Pierre-Simon Laplace became a member of the French Academy of Sciences when he was twenty-four years old. From 1771 until 1787 he immersed himself with research into astronomy. In 1773 he was able to demonstrate that planetary motions are stable and followed this up with several papers on the subject.
He worked with the chemist Antoine Lavoisier on some projects and in 1880 published Memoir on Heat, focusing on the kinetic theory of molecular motion. By the mid-1880s he held a senior position at the Academy of Sciences.
In 1784-1787 he published a memoir on Jupiter and Saturn relating to planetary motion. In 1787 he published an explanation relating to the Earth’s orbit, lunar acceleration, the stability of the Solar System and gravitational attraction. In 1812 he released his paper on probability.
Awards And Achievements
Pierre-Simon Laplace became a fellow of the Royal Society in 1789, a member of the Royal Swedish Academy of Sciences in 1806, fellow of the Royal Society of Edinburgh in 1813 and in 1822 the American Academy of Arts and Sciences made him a Foreign Honorary Member.
He is commemorated on the Eiffel Tower. When Gustave Eiffel built the tower, he set plaques at the first stage honoring seventy-two French scientists and included Laplace. In Paris, Rue Laplace is named in his honor.
His major publication was Celestial Mechanics (1799-1825).
Pierre-Simon Laplace married Marie-Charlotte de Courty de Romanges in 1788. The couple had two children: Charles and Sophie-Suzanne.
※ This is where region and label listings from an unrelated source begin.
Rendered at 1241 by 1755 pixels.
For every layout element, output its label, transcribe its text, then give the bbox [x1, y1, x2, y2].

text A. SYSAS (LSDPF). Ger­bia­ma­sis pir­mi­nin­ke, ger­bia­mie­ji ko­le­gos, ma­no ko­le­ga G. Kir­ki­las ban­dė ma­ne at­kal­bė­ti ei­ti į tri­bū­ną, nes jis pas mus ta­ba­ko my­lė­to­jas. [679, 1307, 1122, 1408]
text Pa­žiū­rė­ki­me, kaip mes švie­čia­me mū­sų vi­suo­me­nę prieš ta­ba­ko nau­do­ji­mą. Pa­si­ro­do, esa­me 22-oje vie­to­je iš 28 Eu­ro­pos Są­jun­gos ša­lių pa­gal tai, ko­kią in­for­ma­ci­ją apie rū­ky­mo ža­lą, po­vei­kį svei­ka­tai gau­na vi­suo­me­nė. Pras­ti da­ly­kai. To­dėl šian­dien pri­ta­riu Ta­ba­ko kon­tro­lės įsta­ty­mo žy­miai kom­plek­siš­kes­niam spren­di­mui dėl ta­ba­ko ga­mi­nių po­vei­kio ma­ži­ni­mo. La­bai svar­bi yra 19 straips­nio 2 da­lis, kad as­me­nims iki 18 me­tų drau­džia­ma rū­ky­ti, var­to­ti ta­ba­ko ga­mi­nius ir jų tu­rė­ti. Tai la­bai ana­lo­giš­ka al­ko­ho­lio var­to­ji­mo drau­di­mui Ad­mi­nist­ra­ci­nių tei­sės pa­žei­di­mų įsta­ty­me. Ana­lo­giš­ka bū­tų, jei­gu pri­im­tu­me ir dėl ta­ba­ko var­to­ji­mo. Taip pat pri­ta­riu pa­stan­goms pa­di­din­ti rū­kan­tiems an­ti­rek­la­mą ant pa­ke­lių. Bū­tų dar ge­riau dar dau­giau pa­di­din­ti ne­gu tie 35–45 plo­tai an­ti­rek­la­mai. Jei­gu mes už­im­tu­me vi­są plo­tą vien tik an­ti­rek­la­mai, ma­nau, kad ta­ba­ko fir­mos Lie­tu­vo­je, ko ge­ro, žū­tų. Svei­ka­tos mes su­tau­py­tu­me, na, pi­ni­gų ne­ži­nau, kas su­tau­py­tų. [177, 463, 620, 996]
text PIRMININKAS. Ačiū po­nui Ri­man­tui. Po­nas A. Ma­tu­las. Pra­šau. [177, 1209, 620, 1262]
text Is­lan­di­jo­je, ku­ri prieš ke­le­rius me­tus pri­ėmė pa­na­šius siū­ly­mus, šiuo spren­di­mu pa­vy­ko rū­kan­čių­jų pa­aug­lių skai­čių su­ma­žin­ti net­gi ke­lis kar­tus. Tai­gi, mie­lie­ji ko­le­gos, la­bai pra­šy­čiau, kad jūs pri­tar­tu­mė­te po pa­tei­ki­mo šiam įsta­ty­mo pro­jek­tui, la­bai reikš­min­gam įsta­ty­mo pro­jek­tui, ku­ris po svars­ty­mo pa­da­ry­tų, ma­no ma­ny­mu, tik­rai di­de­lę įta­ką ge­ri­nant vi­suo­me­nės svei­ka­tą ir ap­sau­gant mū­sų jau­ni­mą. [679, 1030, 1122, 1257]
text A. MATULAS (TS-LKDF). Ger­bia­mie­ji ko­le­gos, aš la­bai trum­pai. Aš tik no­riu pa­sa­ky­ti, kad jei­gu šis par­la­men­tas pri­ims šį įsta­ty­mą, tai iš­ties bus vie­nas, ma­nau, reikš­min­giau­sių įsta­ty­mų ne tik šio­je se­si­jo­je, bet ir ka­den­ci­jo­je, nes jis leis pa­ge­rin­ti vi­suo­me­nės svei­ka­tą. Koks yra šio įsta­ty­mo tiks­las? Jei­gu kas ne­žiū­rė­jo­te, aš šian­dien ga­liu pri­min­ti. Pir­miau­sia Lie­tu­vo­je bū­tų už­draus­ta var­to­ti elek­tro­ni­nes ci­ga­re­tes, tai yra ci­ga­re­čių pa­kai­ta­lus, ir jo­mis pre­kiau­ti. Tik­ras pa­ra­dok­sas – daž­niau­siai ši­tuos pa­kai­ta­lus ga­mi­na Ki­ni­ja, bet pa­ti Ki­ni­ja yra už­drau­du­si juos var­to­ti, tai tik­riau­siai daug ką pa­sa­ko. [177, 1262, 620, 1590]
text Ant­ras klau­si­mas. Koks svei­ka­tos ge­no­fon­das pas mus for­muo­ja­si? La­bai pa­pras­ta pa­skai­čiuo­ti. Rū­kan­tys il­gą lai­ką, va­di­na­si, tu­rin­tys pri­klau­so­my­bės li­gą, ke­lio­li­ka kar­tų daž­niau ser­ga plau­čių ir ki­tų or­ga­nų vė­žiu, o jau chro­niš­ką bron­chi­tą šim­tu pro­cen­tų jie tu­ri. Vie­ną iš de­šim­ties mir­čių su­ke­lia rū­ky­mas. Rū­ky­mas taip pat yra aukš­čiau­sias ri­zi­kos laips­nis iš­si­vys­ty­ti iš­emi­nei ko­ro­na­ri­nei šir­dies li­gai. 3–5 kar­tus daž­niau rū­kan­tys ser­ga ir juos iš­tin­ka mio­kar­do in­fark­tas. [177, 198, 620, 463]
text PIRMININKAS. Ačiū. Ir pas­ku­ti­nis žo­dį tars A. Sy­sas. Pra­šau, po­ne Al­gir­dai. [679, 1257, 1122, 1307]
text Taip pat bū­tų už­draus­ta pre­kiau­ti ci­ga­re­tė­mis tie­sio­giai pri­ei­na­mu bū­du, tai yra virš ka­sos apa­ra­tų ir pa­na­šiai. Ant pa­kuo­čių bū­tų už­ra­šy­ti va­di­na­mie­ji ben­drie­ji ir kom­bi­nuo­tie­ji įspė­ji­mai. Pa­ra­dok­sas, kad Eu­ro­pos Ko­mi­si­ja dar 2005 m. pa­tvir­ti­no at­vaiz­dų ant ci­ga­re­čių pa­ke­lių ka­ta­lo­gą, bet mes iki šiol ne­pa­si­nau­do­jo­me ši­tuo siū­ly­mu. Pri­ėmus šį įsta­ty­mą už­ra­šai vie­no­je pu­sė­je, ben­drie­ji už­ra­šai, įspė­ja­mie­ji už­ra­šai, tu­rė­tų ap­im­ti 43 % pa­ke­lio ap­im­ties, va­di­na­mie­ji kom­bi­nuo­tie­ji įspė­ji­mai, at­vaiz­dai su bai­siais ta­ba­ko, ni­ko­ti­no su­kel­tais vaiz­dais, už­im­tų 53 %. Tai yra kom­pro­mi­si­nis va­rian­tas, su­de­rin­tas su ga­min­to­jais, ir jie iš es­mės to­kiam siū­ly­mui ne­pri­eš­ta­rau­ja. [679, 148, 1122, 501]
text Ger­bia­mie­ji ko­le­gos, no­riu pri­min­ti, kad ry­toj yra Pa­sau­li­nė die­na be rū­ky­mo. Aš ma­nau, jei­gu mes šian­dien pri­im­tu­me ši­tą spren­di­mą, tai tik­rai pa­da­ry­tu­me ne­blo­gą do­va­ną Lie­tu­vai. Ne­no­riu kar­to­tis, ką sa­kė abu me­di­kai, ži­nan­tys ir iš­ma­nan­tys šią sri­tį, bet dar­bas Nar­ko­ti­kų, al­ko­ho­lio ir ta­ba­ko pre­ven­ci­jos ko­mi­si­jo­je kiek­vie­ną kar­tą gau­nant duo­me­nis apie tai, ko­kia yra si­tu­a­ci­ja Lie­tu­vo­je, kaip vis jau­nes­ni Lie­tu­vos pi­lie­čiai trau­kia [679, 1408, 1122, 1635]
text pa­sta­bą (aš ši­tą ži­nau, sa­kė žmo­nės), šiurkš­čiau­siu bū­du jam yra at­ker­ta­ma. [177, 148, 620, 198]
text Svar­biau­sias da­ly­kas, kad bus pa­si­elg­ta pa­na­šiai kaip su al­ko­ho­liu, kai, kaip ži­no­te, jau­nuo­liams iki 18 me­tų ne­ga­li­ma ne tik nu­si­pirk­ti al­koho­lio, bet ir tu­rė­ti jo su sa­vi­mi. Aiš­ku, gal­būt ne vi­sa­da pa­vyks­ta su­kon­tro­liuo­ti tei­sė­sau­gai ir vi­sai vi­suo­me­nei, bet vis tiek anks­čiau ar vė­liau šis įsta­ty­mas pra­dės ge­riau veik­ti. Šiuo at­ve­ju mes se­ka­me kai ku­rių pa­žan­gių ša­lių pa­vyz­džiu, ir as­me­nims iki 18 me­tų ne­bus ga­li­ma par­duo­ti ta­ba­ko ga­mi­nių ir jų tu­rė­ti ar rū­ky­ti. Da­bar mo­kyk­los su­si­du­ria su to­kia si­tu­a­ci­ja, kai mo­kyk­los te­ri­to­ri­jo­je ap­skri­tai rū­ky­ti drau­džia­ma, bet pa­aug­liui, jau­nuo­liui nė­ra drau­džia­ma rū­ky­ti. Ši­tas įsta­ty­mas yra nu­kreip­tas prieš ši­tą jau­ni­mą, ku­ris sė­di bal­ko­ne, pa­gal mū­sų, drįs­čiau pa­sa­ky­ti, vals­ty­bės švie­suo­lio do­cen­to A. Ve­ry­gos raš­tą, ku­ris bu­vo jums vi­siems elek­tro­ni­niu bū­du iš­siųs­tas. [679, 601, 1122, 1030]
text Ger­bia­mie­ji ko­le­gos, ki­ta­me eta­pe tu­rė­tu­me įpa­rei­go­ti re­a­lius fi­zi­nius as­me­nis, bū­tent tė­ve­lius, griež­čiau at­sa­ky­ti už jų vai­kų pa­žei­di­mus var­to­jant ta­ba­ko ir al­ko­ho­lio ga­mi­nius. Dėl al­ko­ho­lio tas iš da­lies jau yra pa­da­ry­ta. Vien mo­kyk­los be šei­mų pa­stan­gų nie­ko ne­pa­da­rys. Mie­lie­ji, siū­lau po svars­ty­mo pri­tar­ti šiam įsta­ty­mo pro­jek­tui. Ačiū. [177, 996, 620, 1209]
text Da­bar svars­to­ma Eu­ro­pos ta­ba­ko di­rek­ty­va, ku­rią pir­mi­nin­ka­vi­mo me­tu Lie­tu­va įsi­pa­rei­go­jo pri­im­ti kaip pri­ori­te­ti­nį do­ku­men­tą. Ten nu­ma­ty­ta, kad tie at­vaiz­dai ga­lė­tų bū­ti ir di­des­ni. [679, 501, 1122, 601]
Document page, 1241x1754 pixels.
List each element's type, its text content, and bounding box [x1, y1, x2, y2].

Their daughter who had married the Marquis de Portes died in childbirth in 1813. Charles lived a long life but had no children, and it is through Sophie-Suzanne's child that the descendants originate.
He was made a count in 1806 during the First French Empire and in 1817, a marquis. There was criticism that self-interest he to changed political sides during the turbulent political times he lived through and that by the end of his life he had few friends in politics.
Pierre-Simon Laplace died at the age of seventy-seven in Paris, France.